You are currently viewing Ragam Tema Ornamentasi, Kura-Kura, Jawa Tengah Sebuah Potret Warisan Budaya

Ragam Tema Ornamentasi, Kura-Kura, Jawa Tengah Sebuah Potret Warisan Budaya

Balai Pelestarian Cagar Budaya Provinsi Jawa Tengah telah menerbitkan beberapa buku. salah satu buku yang telah diterbitkan adalah buku berjudul Jawa Tengah Sebuah Potret Warisan Budaya. Buku ini diterbitkan oleh Balai Pelestarian Cagar Budaya Provinsi Jawa Tengah bekerjasama dengan Jurusan Arkeologi Fakultas Ilmu Budaya Universitas Gadjah Mada (Prof. Sumijati Atmosudira dkk /editor). Mempertimbangkan permintaan dari masyarakat maka buku ini ditampilkan di laman ini.

Kura-kura. Pada masa Klasik, kura-kura terutama dikenal dalan cerita Samudramanthana, sebuah kiash tentang pencairan air amerta atau air keabadian. Dalam cerita tersebut kura-kura merupakan penjelmaan Dewa Wisnu (Kurmawatara) yang dijadikan landasan ketika para dewa mengadukan pengadukan lautan susu. Dengan demikian, kura-kura dihubungkan dengan upaya para dewa memperoleh air keabadian tersebut menandakan hubungannya dengan kesuburan.

Ragam hias kura-kura dapat dijumpai dalam bentuk relief di Candi Borobudur dan Candi Mendut. Di Candi Borobudur, binatang ini diphatkab dalam bidang hias (sebagai pangkal sesuluran) dan dalam relief cerita. Di Candi Mendut, kura-kura digambarkan dalam relief cerita binatang. Pada kepurbakalaan di lereng Barat Gunung Lawu (Karanganyar), gambaran kura-kura cukup banyak ditemuka. Di Candi Sukuh ragam kura-kura diwujudkan dalam bentuk arca, sedangkan di Candi Cetha ragam kura-kura diwujudkan dalam bentuk fitur susunan batu di tanah. Arca kura-kura juga ditemukan di Punden ini, masyarakat masih sering memberi sesaji agar segera turun hujan sehingga terlihat jelas adanya hubungan antara kura-kura (binatang air) dengan mitos-mitos tentang kesuburan.
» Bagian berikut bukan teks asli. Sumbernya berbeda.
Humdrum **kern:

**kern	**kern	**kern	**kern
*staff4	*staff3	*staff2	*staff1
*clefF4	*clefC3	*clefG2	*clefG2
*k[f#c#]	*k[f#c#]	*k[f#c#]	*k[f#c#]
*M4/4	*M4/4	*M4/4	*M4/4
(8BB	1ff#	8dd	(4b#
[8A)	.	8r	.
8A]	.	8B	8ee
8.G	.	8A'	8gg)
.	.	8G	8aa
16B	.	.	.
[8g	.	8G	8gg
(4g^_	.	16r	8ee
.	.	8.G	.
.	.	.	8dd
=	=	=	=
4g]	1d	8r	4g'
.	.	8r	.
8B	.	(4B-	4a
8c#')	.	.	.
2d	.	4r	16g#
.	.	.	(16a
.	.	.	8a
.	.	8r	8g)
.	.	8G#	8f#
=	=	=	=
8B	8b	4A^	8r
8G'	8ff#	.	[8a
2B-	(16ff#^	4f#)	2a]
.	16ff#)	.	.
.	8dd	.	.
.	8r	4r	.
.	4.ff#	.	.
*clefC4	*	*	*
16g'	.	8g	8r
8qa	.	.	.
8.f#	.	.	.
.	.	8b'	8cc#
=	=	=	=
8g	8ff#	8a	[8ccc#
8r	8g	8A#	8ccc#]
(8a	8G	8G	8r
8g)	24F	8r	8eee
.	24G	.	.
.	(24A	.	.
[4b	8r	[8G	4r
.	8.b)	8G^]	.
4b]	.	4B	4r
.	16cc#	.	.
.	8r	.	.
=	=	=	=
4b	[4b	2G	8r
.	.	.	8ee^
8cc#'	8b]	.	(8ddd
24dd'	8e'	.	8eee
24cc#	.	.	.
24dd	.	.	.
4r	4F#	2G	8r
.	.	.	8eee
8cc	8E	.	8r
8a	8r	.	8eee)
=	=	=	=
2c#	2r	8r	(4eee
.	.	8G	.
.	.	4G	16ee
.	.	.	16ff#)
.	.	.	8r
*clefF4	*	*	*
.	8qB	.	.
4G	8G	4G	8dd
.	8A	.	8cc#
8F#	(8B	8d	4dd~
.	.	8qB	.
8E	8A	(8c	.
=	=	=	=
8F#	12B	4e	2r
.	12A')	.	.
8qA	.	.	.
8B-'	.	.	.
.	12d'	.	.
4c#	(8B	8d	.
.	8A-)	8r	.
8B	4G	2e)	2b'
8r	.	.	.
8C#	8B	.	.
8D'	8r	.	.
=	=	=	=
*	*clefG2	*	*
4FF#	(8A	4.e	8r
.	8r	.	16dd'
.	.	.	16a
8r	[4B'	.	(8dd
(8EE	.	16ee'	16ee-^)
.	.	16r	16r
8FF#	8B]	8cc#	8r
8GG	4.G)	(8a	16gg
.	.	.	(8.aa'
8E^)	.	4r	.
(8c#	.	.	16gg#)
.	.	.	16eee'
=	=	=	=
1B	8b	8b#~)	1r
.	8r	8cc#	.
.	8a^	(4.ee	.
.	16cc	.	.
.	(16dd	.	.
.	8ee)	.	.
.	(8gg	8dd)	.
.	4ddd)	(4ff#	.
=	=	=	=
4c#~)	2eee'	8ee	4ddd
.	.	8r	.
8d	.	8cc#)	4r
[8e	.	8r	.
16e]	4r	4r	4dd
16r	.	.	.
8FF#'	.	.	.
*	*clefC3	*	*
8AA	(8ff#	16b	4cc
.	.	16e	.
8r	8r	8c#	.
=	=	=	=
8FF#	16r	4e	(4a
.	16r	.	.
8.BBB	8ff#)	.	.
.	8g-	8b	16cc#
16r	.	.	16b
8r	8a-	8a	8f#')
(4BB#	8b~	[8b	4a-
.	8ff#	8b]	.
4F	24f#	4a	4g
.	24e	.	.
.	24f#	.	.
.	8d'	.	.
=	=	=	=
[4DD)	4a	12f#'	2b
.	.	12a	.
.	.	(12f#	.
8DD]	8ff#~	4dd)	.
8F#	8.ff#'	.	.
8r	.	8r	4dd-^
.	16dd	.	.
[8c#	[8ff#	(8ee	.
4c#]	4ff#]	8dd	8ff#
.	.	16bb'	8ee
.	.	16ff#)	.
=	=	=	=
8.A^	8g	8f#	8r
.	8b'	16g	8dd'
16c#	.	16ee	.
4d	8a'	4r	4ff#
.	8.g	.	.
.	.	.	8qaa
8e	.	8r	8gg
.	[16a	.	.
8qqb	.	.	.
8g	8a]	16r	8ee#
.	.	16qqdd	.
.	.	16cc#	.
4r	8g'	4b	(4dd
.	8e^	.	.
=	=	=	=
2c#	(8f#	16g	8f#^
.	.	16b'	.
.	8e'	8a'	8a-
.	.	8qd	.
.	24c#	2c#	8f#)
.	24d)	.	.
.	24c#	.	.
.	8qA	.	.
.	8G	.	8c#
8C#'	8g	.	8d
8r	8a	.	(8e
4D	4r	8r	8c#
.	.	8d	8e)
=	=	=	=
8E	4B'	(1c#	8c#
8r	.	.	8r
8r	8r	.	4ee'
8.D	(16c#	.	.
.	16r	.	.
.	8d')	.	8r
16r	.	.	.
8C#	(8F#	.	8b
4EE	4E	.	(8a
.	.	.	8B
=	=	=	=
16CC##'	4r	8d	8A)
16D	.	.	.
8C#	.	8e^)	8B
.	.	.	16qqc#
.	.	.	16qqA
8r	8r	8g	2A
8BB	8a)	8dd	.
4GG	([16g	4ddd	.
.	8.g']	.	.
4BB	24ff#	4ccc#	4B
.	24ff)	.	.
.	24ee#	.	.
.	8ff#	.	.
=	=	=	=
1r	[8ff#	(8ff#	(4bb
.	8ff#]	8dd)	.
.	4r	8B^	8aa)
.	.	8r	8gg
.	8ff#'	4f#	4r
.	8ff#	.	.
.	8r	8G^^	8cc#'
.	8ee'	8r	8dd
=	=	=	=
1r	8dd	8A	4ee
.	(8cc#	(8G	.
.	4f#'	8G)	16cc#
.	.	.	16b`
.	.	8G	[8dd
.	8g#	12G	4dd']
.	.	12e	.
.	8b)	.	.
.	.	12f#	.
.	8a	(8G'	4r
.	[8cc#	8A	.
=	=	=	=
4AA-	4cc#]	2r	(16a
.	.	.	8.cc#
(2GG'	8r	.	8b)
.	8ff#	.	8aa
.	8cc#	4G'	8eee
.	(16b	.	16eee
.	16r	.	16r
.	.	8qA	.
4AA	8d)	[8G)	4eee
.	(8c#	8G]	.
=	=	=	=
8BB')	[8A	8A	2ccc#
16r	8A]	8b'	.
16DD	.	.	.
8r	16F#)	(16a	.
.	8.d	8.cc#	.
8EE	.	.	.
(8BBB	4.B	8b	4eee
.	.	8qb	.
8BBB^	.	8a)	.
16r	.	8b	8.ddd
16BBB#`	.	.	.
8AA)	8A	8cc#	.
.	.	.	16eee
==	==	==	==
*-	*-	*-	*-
Kura-kura juga sering diukirkan di bawah cerat yoni, bersama dengan beberapa bulan binatang dunia bawah lain seperti ular. Peripih yang baisa ditanam di bawah bangunan suci juga sering mengambil bentuk kura-kura. Dalam fungsi profan, kura-kura pada mas Klasik juga didapatkan dalam bentuk manik-manik dari emas yang dapat dirangkai menjadi kalung.

Pada masa Islam, pola hias kura-kura tidak begitu populer. Meskipun demikian, pada dinding barat mihrab Masjid Agung Demak dijumpai relief yang secara garis besar (skematis) menggambarkan kura-kura. Pola ini ditafsirkan sebagai sengkalan angka tahun pendirian Masjid Agung Demak, yaitu tahun 1401 Saka bertepatan dengan tahun 1479 TU.